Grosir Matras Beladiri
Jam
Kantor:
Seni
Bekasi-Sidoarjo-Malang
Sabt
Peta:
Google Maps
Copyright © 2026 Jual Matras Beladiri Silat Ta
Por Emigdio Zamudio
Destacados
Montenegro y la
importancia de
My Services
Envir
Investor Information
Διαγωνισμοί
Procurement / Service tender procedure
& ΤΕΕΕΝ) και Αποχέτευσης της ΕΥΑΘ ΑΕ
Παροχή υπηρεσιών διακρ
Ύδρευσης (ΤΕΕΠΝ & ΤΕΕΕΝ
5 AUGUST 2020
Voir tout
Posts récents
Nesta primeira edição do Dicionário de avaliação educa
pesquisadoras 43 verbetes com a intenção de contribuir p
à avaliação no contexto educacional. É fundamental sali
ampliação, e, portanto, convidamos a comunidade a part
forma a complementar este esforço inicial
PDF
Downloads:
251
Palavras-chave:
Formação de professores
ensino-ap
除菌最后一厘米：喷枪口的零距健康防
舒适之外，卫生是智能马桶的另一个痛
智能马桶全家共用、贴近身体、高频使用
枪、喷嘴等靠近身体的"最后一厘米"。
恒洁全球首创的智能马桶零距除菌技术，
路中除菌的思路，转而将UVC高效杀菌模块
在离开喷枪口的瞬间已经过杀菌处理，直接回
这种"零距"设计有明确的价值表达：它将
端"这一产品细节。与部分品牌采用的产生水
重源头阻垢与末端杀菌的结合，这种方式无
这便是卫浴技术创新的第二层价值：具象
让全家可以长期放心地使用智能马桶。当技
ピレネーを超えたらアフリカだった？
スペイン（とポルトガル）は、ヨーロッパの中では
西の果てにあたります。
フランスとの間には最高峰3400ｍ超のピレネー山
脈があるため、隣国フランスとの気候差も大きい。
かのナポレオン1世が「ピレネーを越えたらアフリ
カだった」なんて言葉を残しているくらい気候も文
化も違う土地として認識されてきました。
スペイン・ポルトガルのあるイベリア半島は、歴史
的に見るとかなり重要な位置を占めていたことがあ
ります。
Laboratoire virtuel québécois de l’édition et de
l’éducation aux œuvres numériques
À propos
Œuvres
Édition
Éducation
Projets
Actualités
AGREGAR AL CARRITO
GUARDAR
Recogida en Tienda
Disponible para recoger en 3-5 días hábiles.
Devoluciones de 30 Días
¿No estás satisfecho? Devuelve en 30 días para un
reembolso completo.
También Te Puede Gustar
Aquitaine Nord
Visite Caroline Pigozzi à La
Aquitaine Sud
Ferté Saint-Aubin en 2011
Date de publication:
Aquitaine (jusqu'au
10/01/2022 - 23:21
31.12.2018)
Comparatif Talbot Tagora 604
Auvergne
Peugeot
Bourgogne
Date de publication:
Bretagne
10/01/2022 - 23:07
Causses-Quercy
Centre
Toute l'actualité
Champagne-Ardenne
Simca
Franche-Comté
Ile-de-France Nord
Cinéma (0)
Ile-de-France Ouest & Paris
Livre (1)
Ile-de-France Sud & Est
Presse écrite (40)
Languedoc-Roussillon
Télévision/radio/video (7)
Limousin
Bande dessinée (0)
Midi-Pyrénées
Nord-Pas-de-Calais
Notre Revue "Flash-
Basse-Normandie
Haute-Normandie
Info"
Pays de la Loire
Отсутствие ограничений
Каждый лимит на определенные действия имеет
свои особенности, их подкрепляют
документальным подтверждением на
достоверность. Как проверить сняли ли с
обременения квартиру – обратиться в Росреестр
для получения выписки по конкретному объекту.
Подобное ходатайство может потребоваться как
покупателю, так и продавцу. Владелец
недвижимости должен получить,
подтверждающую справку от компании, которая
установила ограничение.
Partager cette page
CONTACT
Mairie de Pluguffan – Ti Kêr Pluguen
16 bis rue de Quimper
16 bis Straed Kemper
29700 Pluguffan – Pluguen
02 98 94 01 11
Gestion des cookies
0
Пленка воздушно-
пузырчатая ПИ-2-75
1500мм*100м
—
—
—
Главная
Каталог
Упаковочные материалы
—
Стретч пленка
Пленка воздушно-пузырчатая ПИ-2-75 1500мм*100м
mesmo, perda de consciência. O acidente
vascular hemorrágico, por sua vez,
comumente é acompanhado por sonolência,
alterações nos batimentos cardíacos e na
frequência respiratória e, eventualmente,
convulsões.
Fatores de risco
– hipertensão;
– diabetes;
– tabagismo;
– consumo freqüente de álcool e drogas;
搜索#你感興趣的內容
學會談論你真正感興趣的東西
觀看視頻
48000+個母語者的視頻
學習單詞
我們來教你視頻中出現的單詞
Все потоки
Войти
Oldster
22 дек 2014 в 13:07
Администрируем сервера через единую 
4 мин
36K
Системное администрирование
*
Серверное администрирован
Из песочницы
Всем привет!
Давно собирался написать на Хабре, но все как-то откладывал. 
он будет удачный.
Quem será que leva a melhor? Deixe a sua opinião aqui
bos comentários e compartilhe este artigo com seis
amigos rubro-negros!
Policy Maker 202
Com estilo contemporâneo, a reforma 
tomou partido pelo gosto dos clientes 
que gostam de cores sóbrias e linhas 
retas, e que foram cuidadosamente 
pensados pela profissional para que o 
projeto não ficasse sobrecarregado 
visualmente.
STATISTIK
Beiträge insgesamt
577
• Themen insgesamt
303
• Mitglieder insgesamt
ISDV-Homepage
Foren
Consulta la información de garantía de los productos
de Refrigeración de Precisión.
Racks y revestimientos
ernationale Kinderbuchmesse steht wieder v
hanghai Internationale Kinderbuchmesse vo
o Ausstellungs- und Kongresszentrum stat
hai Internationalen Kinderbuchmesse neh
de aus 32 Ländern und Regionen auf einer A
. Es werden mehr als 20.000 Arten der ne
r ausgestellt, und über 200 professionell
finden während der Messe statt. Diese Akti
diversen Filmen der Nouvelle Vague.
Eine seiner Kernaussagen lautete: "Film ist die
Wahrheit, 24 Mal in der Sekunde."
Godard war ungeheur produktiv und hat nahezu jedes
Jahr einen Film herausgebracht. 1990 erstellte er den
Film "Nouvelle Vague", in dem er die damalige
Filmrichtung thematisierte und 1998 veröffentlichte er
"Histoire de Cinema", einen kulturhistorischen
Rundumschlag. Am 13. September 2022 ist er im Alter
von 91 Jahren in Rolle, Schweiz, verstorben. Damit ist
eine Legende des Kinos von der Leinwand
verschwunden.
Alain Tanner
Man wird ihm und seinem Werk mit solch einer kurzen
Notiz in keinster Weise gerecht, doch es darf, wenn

######

• **What you are asked to do**: Copy every line of the data where "insgesamt" is found.

• **Task solution**:
Beiträge insgesamt
• Themen insgesamt
• Mitglieder insgesamt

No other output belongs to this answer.